Hacker News new | ask | show | jobs
by cdumler 3972 days ago
No, Erlang does not mean that anything you write will scale. Your solution has to be broken into parallelizable pieces. But, the scalability of your solution is only as good as the mechanisms within the language and runtime to efficiently allow developers to create a scalable system. BEAM implements several nice features:

Data is immutable, so we don't have to worry about keeping data coherent between.. anything. Whether it is two processes or two nodes. New data is can be constructed with reference to old data without fear that the old data will be modified. So, "mutation" is really just new data with a reference to the old unchanged data. This greatly lowers the churn in creating new data. It also means everything can just pass (process to process or node to node) what it has without feature it will be out of date.

Everything is defined in modules. Modules define what we would think of in OOP as namespaces, structures, classes/types, and class functions. Importantly, they only define functionality. Modules do not have state. Therefore, functions accept some set of inputs, create new data from the inputs (no mutation), and return some output. This makes it very easy reason about what the code is doing if you keep the modules well defined and reasonably sized. This code can be shared around easily, too. It's got no state and is immutable.

Processes are an abstraction. You can think of them as thread, but they're really just a stack and and a little book keeping. A BEAM VM will normally of real threads equal to the number of CPUs in the machine. Each real thread will then exclusively pick a process, load the book keeping, point itself to the stack, and execute bytecode for a period of time. When done, it will mark the changes in the book keeping, and move to the next process. This is very lightweight, so literally millions can run on a single computer. Because they are self contained, they're easy to clean up. Processes also expose standard set of interfaces for communication, a pub/sub system. Again, immutable messages are sent back and forth. So, it doesn't matter if it's the same node or not.

Finally, everything is abstracted to the notion of nodes with in a cluster. By default, anything you executes on the local node, but you can specify otherwise. I can execute a module call on another machine or spawn a new process on another machine. It just means a little more information in the call, but it's the same exact concept programmatically. Also, it's possible group processes into named services. You can call a named service and it will know what processes to contact. It's a very low barrier to entry to parallelize your code if you just write it that way.

When you start thinking in terms of how structure you code for BEAM, you inherently get easy access to scalability.

1 comments

> Data is immutable...

But you don't need that at the VM level. Clojure does that on the JVM. Having that at the VM level makes a simple GC work reasonably well, but HotSpot has world-class GCs that perform better, even without the assumption of immutability.

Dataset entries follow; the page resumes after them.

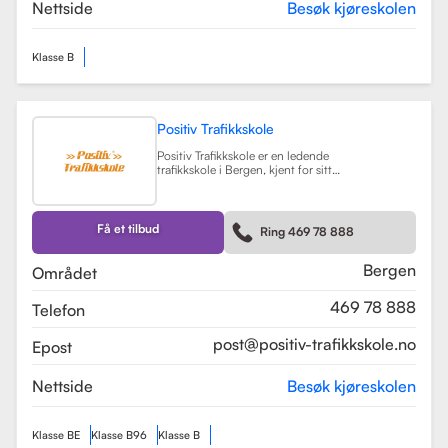
teorikurs og spesialiserte moduler
Nettside
Besøk kjøreskolen
for yrkessjåfører (YSK).
Les mer
Klasse B
Positiv Trafikkskole
Positiv Trafikkskole er en ledende
trafikkskole i Bergen, kjent for sitt
omfattende opplæringstilbud og
fokus på kvalitet. Skolen tilbyr
føreropplæring for både bil,
tilhenger og moped, og har
Få et tilbud
Ring 469 78 888
spesialiserte kurs som trafikalt
grunnkurs og mørkekjøring.
Les mer
Bergen
Området
469 78 888
Telefon
post@positiv-trafikkskole.no
Epost
Nettside
Besøk kjøreskolen
Klasse BE
Klasse B96
Klasse B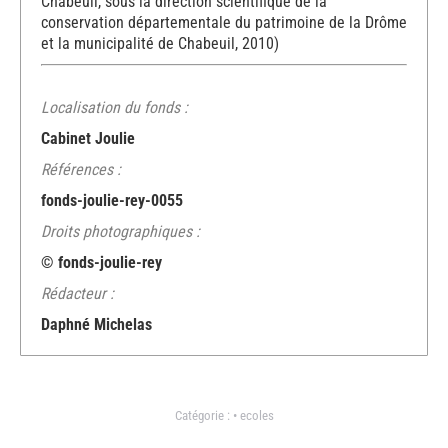
Chabeuil, sous la direction scientifique de la
conservation départementale du patrimoine de la Drôme
et la municipalité de Chabeuil, 2010)
Localisation du fonds :
Cabinet Joulie
Références :
fonds-joulie-rey-0055
Droits photographiques :
© fonds-joulie-rey
Rédacteur :
Daphné Michelas
Catégorie :
• ecoles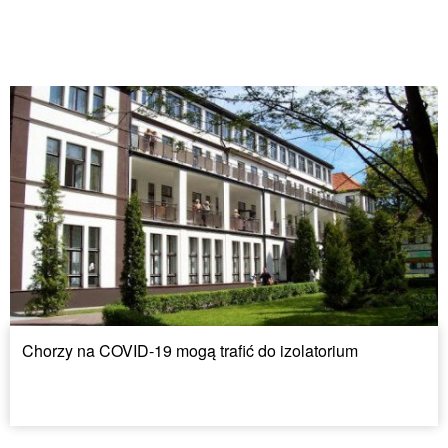
Chorzy na COVID-19 mogą trafić do izolatorium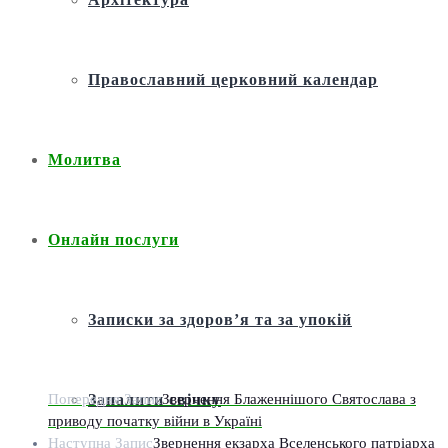
Православний церковний календар
Молитва
Онлайн послуги
Записки за здоров’я та за упокій
Попередня Запис
Звернення Блаженнішого Святослава з
Запалити свічку
приводу початку війни в Україні
Наступна Запис
Звернення екзарха Вселенського патріарха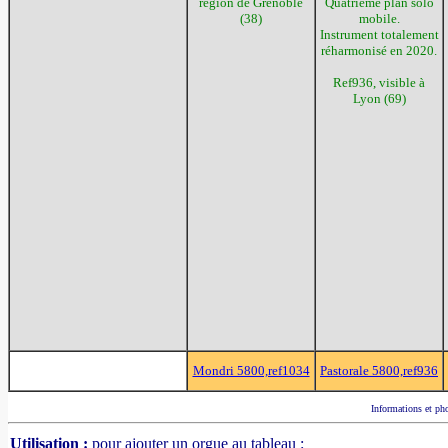
région de Grenoble
Quatrième plan solo
(38)
mobile.
Instrument totalement
réharmonisé en 2020.
Ref936, visible à
Lyon (69)
Mondri 5800,ref1034
Pastorale 5800,ref936
Informations et pho
Utilisation :
pour ajouter un orgue au tableau :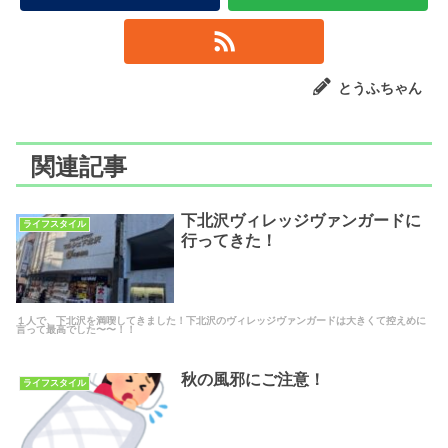
とうふちゃん
関連記事
下北沢ヴィレッジヴァンガードに
ライフスタイル
行ってきた！
１人で、下北沢を満喫してきました！下北沢のヴィレッジヴァンガードは大きくて控えめに
言って最高でした〜〜！！
秋の風邪にご注意！
ライフスタイル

> Everything is defined in modules.

Again, that's a language-level feature.

> Processes are an abstraction

You can get that on the JVM, too.

> Finally, everything is abstracted to the notion of nodes with in a cluster.

That's the runtime library's concern. Not the VM's.

> When you start thinking in terms of how structure you code for BEAM, you inherently get easy access to scalability.

All of that is great, but implementing those features at the language/library level and harnessing HotSpot's power would give you that same easy access to even greater scalability.

Hey man, some people (like me) just don't like to work on the JVM, despite it's advantages and superior features like the GC. Just accept it.

Having worked with java, scala, jruby and closure, something always is clumsy, be it interfacing with java cruft, slow startup times of the vm, maven & co... While there are solutions to fix the solutions, its just annoying for me. I get what you say, but nevertheless are JVM (and .NET) based things nothing i'd use (except i'm forced to do so).

> Hey man, some people (like me) just don't like to work on the JVM, despite it's advantages and superior features like the GC. Just accept it.

I accept it, but the fact of the matter is that -- like it or not -- there are at least two orders of magnitude more people who use the JVM than BEAM. You're comparing the world's most popular runtime with a runtime that's not even in the top-ten.

Some of your complaints stem from exactly that difference -- the JVM is designed to operate much higher workloads than BEAM, and people use that -- hence Clojure's slow startup etc (the JVM starts up in < 80ms, BTW). But, again, your observations don't change the fact that if Erlang stays on BEAM it will forever be a niche language.

Becoming ultra popular isnt an advantage at all. Look how much crap gets produced with JS or PHP, tons of crappy libraries shallow the few good ones, people write throwaway code like there is no tomorrow and real (tm) developers have to maintain this mess. And yes, I have seen code in my day job written in Java or Scala that was nearly impossible to even understand. Much Code.

Again it's obvious that the JVM is dramatically more in use than BEAM, but I like it so far. Up to now people only stumpled upon erlang when they actually needed it, now with elixir & co a few others discover that BEAM might be exactly what they need. This shows in the ecosystem, and the community of #elixir is by far the nicest I have met so far.

Just personal experience, yours might differ (obviously). Just to reiterate: Becoming too popular results nearly everytime in garbage for everyone. Just look how much stuff gets crammed in JS nowadays.